**DATA EXTRACT**:
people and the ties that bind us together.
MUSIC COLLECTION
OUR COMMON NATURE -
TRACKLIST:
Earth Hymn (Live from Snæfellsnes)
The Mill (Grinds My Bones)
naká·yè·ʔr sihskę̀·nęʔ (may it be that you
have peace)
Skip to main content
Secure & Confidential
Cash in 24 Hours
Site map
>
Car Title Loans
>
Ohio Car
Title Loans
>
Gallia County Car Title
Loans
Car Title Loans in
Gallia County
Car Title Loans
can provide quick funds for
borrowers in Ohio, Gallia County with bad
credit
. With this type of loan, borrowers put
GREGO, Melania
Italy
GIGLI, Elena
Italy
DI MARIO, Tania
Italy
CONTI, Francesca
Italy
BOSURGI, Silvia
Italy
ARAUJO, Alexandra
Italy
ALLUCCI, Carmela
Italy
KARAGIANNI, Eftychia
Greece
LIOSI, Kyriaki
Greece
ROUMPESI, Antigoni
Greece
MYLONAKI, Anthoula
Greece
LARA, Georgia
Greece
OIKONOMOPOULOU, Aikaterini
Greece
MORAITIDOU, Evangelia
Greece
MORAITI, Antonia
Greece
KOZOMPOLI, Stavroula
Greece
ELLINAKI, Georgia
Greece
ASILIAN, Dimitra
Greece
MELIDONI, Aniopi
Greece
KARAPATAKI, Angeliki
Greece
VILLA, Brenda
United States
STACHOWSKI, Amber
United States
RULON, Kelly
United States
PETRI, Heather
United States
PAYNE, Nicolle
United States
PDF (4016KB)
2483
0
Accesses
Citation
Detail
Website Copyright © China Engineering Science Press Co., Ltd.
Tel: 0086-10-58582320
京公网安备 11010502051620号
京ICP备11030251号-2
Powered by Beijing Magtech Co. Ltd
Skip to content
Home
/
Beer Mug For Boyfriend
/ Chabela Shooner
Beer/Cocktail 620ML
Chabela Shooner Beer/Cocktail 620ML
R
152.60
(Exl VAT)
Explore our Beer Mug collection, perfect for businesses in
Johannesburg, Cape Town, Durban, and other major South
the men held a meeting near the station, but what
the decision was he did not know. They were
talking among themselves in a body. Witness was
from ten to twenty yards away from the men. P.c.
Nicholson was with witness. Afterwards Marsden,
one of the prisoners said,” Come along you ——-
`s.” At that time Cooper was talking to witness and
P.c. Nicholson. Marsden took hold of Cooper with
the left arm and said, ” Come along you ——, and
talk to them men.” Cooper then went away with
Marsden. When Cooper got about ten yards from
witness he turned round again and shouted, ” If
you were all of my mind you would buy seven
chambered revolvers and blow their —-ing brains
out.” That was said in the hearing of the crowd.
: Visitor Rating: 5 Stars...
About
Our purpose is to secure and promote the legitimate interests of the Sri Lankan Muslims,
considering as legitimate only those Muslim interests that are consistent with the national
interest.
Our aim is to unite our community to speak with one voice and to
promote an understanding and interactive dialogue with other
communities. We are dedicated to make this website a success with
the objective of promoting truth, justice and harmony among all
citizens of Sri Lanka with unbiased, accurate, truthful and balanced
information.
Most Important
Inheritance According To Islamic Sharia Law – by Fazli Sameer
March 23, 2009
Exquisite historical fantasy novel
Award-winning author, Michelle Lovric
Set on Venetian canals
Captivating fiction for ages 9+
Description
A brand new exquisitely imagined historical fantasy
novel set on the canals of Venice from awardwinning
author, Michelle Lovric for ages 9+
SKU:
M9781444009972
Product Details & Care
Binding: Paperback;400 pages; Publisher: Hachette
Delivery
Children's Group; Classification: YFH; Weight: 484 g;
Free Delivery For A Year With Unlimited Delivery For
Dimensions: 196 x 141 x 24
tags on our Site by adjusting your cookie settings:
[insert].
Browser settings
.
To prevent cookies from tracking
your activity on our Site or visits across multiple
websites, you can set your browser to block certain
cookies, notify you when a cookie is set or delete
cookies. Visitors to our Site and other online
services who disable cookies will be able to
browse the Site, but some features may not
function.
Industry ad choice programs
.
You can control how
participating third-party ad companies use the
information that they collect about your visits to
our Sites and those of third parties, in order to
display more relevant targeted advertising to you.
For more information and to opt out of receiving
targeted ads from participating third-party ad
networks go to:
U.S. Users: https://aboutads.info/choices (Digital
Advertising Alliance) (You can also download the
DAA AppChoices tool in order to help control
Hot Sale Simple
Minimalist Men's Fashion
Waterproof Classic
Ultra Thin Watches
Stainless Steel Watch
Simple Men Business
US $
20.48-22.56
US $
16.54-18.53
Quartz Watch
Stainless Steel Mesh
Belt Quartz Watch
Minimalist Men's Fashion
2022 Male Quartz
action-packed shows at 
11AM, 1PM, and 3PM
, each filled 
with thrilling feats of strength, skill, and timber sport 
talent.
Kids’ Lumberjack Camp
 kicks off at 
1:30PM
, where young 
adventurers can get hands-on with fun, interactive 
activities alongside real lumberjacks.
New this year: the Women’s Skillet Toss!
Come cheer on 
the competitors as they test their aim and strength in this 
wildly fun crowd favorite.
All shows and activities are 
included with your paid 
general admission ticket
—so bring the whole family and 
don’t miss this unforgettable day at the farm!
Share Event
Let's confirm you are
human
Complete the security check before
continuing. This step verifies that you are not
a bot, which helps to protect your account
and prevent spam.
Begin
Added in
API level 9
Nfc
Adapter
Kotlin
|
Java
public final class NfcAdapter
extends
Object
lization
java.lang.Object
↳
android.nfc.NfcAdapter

**ACTIVITY**: Convert every line of text in the records above into a single numbered list, leaving out any blank lines.

**FINISHED EXERCISE**:
1. people and the ties that bind us together.
2. MUSIC COLLECTION
3. OUR COMMON NATURE -
4. TRACKLIST:
5. Earth Hymn (Live from Snæfellsnes)
6. The Mill (Grinds My Bones)
7. naká·yè·ʔr sihskę̀·nęʔ (may it be that you
8. have peace)
9. Skip to main content
10. Secure & Confidential
11. Cash in 24 Hours
12. Site map
13. >
14. Car Title Loans
15. >
16. Ohio Car
17. Title Loans
18. >
19. Gallia County Car Title
20. Loans
21. Car Title Loans in
22. Gallia County
23. Car Title Loans
24. can provide quick funds for
25. borrowers in Ohio, Gallia County with bad
26. credit
27. . With this type of loan, borrowers put
28. GREGO, Melania
29. Italy
30. GIGLI, Elena
31. Italy
32. DI MARIO, Tania
33. Italy
34. CONTI, Francesca
35. Italy
36. BOSURGI, Silvia
37. Italy
38. ARAUJO, Alexandra
39. Italy
40. ALLUCCI, Carmela
41. Italy
42. KARAGIANNI, Eftychia
43. Greece
44. LIOSI, Kyriaki
45. Greece
46. ROUMPESI, Antigoni
47. Greece
48. MYLONAKI, Anthoula
49. Greece
50. LARA, Georgia
51. Greece
52. OIKONOMOPOULOU, Aikaterini
53. Greece
54. MORAITIDOU, Evangelia
55. Greece
56. MORAITI, Antonia
57. Greece
58. KOZOMPOLI, Stavroula
59. Greece
60. ELLINAKI, Georgia
61. Greece
62. ASILIAN, Dimitra
63. Greece
64. MELIDONI, Aniopi
65. Greece
66. KARAPATAKI, Angeliki
67. Greece
68. VILLA, Brenda
69. United States
70. STACHOWSKI, Amber
71. United States
72. RULON, Kelly
73. United States
74. PETRI, Heather
75. United States
76. PAYNE, Nicolle
77. United States
78. PDF (4016KB)
79. 2483
80. 0
81. Accesses
82. Citation
83. Detail
84. Website Copyright © China Engineering Science Press Co., Ltd.
85. Tel: 0086-10-58582320
86. 京公网安备 11010502051620号
87. 京ICP备11030251号-2
88. Powered by Beijing Magtech Co. Ltd
89. Skip to content
90. Home
91. /
92. Beer Mug For Boyfriend
93. / Chabela Shooner
94. Beer/Cocktail 620ML
95. Chabela Shooner Beer/Cocktail 620ML
96. R
97. 152.60
98. (Exl VAT)
99. Explore our Beer Mug collection, perfect for businesses in
100. Johannesburg, Cape Town, Durban, and other major South
101. the men held a meeting near the station, but what
102. the decision was he did not know. They were
103. talking among themselves in a body. Witness was
104. from ten to twenty yards away from the men. P.c.
105. Nicholson was with witness. Afterwards Marsden,
106. one of the prisoners said,” Come along you ——-
107. `s.” At that time Cooper was talking to witness and
108. P.c. Nicholson. Marsden took hold of Cooper with
109. the left arm and said, ” Come along you ——, and
110. talk to them men.” Cooper then went away with
111. Marsden. When Cooper got about ten yards from
112. witness he turned round again and shouted, ” If
113. you were all of my mind you would buy seven
114. chambered revolvers and blow their —-ing brains
115. out.” That was said in the hearing of the crowd.
116. : Visitor Rating: 5 Stars...
117. About
118. Our purpose is to secure and promote the legitimate interests of the Sri Lankan Muslims,
119. considering as legitimate only those Muslim interests that are consistent with the national
120. interest.
121. Our aim is to unite our community to speak with one voice and to
122. promote an understanding and interactive dialogue with other
123. communities. We are dedicated to make this website a success with
124. the objective of promoting truth, justice and harmony among all
125. citizens of Sri Lanka with unbiased, accurate, truthful and balanced
126. information.
127. Most Important
128. Inheritance According To Islamic Sharia Law – by Fazli Sameer
129. March 23, 2009
130. Exquisite historical fantasy novel
131. Award-winning author, Michelle Lovric
132. Set on Venetian canals
133. Captivating fiction for ages 9+
134. Description
135. A brand new exquisitely imagined historical fantasy
136. novel set on the canals of Venice from awardwinning
137. author, Michelle Lovric for ages 9+
138. SKU:
139. M9781444009972
140. Product Details & Care
141. Binding: Paperback;400 pages; Publisher: Hachette
142. Delivery
143. Children's Group; Classification: YFH; Weight: 484 g;
144. Free Delivery For A Year With Unlimited Delivery For
145. Dimensions: 196 x 141 x 24
146. tags on our Site by adjusting your cookie settings:
147. [insert].
148. Browser settings
149. .
150. To prevent cookies from tracking
151. your activity on our Site or visits across multiple
152. websites, you can set your browser to block certain
153. cookies, notify you when a cookie is set or delete
154. cookies. Visitors to our Site and other online
155. services who disable cookies will be able to
156. browse the Site, but some features may not
157. function.
158. Industry ad choice programs
159. .
160. You can control how
161. participating third-party ad companies use the
162. information that they collect about your visits to
163. our Sites and those of third parties, in order to
164. display more relevant targeted advertising to you.
165. For more information and to opt out of receiving
166. targeted ads from participating third-party ad
167. networks go to:
168. U.S. Users: https://aboutads.info/choices (Digital
169. Advertising Alliance) (You can also download the
170. DAA AppChoices tool in order to help control
171. Hot Sale Simple
172. Minimalist Men's Fashion
173. Waterproof Classic
174. Ultra Thin Watches
175. Stainless Steel Watch
176. Simple Men Business
177. US $
178. 20.48-22.56
179. US $
180. 16.54-18.53
181. Quartz Watch
182. Stainless Steel Mesh
183. Belt Quartz Watch
184. Minimalist Men's Fashion
185. 2022 Male Quartz
186. action-packed shows at 
187. 11AM, 1PM, and 3PM
188. , each filled 
189. with thrilling feats of strength, skill, and timber sport 
190. talent.
191. Kids’ Lumberjack Camp
192.  kicks off at 
193. 1:30PM
194. , where young 
195. adventurers can get hands-on with fun, interactive 
196. activities alongside real lumberjacks.
197. New this year: the Women’s Skillet Toss!
198. Come cheer on 
199. the competitors as they test their aim and strength in this 
200. wildly fun crowd favorite.
201. All shows and activities are 
202. included with your paid 
203. general admission ticket
204. —so bring the whole family and 
205. don’t miss this unforgettable day at the farm!
206. Share Event
207. Let's confirm you are
208. human
209. Complete the security check before
210. continuing. This step verifies that you are not
211. a bot, which helps to protect your account
212. and prevent spam.
213. Begin
214. Added in
215. API level 9
216. Nfc
217. Adapter
218. Kotlin
219. |
220. Java
221. public final class NfcAdapter
222. extends
223. Object
224. lization
225. java.lang.Object
226. ↳
227. android.nfc.NfcAdapter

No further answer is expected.